分区列中的 Null 值和空字符串在保存后均变为 Null 值Nulls and empty strings in a partitioned column save as nulls
问题Problem
如果将同时包含空字符串和 NULL 值的数据保存在对表分区所依据的列中,则在写入和读取该表后,两个值都将变为 NULL。If you save data containing both empty strings and null values in a column on which the table is partitioned, both values become null after writing and reading the table.
为了说明这一点,请创建一个简单的 DataFrame
:To illustrate this, create a simple DataFrame
:
import org.apache.spark.sql.types._
import org.apache.spark.sql.catalyst.encoders.RowEncoder
val data = Seq(Row(1, ""), Row(2, ""), Row(3, ""), Row(4, "hello"), Row(5, null))
val schema = new StructType().add("a", IntegerType).add("b", StringType)
val df = spark.createDataFrame(spark.sparkContext.parallelize(data), schema)
此时如果显示 df
的内容,你会发现它看起来不变:At this point, if you display the contents of df
, it appears unchanged:
写入 df
,再次读取并显示它。

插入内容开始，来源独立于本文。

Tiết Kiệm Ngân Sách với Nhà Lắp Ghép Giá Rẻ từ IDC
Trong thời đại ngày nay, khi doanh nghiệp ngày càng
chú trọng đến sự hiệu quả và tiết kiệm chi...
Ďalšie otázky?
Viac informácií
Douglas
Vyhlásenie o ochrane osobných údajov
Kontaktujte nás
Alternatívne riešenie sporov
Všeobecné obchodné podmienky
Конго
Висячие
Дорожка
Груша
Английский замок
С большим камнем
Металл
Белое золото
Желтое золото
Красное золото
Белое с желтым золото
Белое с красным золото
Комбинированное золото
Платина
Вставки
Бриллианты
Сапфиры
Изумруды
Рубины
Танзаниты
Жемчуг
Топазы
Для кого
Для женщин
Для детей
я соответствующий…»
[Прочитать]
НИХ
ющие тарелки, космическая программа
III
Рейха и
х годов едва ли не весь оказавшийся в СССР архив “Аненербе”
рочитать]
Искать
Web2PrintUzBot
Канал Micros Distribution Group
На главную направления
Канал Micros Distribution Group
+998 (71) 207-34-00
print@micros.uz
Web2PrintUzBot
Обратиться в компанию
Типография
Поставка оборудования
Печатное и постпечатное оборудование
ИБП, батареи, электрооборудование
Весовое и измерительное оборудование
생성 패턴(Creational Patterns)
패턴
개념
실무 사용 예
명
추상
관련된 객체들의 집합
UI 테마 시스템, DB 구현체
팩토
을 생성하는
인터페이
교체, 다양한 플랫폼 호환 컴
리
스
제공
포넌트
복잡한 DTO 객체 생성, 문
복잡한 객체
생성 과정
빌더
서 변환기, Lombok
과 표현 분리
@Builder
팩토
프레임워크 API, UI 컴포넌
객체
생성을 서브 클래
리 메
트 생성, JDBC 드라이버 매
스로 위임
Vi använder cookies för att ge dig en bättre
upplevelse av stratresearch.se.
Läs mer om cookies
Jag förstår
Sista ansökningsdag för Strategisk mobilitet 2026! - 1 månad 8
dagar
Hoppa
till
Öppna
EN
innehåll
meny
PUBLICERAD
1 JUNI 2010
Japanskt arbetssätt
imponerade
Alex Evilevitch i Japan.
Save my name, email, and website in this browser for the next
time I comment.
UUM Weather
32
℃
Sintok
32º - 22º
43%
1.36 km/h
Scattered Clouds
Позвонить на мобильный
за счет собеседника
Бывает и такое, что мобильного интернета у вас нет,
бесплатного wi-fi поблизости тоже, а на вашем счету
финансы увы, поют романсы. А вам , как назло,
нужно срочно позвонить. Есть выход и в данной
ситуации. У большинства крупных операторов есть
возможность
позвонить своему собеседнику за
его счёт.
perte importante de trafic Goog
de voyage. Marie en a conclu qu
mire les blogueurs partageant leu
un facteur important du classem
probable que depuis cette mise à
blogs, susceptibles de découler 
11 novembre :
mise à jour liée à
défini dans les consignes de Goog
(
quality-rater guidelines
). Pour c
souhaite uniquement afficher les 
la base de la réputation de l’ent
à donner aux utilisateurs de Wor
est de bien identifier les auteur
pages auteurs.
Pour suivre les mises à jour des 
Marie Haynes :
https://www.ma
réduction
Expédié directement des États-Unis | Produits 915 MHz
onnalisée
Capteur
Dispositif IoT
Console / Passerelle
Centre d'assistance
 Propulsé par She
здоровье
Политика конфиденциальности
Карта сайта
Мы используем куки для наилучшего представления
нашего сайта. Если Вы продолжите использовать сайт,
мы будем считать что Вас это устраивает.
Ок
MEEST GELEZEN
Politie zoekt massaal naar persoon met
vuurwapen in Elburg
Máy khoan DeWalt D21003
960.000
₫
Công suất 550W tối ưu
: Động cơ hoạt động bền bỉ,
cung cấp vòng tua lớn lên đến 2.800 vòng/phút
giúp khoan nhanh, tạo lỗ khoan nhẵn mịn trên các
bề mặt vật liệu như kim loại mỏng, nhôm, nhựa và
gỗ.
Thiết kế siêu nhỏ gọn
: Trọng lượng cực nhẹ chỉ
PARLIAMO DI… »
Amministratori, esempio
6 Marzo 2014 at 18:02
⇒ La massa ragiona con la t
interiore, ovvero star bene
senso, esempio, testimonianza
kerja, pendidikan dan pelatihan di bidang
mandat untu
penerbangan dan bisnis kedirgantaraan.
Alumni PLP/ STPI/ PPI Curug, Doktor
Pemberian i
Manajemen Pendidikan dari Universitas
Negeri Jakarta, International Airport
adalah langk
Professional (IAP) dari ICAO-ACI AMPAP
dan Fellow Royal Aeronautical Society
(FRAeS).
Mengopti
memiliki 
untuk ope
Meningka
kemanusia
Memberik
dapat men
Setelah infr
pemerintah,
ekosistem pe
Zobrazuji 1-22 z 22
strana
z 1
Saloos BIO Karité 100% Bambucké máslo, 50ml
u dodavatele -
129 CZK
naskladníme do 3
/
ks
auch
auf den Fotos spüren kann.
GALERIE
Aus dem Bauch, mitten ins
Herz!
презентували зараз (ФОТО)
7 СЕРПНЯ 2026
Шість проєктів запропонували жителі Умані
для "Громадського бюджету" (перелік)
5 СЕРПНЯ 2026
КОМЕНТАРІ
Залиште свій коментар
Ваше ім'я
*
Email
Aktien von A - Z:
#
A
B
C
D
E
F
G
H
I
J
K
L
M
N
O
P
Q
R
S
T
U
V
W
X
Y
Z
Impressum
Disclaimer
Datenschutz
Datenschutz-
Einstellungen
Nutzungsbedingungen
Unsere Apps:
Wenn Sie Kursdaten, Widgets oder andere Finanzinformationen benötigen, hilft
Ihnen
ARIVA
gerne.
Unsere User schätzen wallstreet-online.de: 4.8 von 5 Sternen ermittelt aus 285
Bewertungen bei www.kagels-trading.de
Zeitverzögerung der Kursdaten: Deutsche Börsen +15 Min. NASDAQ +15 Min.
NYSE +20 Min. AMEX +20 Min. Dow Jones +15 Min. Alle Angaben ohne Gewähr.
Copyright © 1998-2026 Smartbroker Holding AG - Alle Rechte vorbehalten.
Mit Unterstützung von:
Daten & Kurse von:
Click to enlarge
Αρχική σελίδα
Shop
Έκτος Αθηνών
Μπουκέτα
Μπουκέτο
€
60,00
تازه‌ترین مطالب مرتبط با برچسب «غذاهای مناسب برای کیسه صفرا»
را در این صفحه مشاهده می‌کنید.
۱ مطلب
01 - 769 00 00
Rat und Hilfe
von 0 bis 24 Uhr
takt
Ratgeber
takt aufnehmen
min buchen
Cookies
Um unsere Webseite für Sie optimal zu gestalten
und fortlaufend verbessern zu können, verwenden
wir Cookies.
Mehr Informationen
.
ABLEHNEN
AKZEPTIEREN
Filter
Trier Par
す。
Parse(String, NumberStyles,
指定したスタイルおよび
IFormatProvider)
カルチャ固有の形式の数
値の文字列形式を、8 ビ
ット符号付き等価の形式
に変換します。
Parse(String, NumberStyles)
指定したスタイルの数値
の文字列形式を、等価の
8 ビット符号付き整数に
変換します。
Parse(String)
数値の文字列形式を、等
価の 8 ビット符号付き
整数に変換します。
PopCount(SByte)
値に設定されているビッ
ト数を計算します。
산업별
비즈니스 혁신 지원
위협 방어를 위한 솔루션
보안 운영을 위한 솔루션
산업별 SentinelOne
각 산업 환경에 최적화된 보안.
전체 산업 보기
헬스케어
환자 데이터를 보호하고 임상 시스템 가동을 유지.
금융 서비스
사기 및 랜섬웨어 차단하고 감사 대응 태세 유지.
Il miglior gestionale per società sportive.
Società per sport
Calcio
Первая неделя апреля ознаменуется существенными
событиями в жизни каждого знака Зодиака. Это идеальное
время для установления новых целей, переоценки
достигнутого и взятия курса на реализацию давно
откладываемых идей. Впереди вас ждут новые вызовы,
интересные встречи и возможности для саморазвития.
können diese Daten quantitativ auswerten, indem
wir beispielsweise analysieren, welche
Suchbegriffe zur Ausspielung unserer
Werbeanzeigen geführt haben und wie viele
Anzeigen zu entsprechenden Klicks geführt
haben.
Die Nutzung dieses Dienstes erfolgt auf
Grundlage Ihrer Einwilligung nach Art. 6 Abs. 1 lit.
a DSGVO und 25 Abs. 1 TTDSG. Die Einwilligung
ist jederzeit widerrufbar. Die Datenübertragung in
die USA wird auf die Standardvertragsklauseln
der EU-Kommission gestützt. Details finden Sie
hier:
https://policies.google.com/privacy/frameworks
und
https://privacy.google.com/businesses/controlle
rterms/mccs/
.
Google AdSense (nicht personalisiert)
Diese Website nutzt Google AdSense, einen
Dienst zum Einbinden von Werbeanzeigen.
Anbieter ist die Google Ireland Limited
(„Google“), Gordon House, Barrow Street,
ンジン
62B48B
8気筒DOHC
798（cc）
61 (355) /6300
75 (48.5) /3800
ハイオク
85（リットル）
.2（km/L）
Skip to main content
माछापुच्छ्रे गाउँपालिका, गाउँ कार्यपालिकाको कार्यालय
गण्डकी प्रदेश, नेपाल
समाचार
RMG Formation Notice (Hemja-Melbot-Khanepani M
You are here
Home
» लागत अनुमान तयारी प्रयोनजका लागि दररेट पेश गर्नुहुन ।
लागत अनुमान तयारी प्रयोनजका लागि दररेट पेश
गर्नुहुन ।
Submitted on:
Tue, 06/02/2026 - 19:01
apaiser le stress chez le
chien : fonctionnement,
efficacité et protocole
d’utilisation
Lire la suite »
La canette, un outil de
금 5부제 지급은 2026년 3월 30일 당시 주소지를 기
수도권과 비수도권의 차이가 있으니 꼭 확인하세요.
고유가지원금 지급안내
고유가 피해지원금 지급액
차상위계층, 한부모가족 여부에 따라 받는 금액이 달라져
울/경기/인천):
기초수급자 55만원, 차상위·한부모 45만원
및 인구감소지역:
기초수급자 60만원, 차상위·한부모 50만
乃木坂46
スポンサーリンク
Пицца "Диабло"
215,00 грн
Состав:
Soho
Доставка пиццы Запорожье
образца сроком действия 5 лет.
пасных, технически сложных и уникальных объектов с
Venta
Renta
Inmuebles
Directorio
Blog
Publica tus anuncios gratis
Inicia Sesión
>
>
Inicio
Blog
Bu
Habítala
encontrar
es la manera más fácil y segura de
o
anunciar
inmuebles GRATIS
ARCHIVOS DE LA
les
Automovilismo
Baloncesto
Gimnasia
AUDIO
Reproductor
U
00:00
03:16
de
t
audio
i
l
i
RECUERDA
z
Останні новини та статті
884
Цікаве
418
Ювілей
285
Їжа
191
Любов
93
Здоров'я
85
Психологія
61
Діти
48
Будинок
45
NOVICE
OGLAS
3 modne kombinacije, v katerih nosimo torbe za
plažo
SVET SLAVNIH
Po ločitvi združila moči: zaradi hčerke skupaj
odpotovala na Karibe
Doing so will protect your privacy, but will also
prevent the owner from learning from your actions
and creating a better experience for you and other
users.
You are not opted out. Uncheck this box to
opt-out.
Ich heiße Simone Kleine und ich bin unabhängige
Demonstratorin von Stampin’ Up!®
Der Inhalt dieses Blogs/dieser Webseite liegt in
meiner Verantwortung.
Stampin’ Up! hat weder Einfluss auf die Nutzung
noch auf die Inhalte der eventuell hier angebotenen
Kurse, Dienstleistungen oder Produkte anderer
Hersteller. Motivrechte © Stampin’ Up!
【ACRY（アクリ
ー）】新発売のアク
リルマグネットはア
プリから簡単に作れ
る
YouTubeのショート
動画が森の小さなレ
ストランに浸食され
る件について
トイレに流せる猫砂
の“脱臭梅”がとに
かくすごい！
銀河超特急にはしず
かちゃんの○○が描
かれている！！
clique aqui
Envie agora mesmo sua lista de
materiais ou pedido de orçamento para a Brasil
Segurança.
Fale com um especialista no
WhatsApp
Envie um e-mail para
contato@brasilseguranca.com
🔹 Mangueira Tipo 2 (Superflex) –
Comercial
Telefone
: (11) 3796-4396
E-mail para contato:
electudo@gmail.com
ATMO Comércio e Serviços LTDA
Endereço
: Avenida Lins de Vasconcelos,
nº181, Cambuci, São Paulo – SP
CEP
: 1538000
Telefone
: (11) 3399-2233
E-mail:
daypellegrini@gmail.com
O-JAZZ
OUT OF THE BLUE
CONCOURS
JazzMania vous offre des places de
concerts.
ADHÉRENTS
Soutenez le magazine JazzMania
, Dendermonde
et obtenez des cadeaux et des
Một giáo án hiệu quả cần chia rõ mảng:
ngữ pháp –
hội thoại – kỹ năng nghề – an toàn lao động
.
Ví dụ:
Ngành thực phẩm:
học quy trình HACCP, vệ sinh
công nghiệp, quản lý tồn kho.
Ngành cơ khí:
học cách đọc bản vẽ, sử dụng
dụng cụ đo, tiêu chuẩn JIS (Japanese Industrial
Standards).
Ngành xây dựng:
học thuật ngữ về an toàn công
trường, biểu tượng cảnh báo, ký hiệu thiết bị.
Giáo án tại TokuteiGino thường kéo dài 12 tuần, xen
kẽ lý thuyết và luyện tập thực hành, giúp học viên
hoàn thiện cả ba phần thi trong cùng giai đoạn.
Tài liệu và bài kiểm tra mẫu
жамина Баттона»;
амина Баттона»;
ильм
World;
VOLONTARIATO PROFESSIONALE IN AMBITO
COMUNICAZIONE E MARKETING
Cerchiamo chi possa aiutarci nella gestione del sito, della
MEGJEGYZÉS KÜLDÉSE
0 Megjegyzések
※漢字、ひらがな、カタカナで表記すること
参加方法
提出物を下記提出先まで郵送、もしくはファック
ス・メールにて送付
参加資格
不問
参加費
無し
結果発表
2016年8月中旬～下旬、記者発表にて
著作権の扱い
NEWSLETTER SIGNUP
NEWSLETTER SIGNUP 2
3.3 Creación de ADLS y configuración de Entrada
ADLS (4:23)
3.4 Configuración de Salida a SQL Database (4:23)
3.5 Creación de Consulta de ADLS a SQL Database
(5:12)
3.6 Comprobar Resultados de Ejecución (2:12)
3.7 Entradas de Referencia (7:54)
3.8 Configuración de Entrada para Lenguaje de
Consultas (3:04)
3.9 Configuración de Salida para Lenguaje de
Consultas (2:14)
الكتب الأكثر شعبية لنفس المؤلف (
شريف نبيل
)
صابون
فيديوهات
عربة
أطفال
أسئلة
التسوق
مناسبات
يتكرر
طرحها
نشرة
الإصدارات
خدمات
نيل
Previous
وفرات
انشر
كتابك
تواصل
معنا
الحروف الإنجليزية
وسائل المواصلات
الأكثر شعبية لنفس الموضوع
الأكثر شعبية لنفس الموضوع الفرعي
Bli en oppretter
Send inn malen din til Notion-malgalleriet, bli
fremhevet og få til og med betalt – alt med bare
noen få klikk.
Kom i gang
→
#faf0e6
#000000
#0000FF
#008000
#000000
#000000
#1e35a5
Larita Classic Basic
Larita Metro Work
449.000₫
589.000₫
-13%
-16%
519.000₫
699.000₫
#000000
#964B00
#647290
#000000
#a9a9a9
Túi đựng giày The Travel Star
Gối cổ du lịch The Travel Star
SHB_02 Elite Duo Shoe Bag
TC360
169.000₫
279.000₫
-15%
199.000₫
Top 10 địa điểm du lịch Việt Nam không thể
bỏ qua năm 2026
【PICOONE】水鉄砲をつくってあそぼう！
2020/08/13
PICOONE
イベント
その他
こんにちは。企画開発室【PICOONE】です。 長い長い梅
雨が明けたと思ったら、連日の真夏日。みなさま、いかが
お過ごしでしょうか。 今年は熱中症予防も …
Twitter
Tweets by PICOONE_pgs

Write df
, read it again, and display it. 空字符串将替换为 NULL 值:The empty strings are replaced by null values:
原因Cause
这是预期的行为。This is the expected behavior. 它继承自 Apache Hive。It is inherited from Apache Hive.
解决方案Solution
通常,不应同时将 NULL 和空字符串用作分区列中的值。In general, you shouldn’t use both null and empty strings as values in a partitioned column.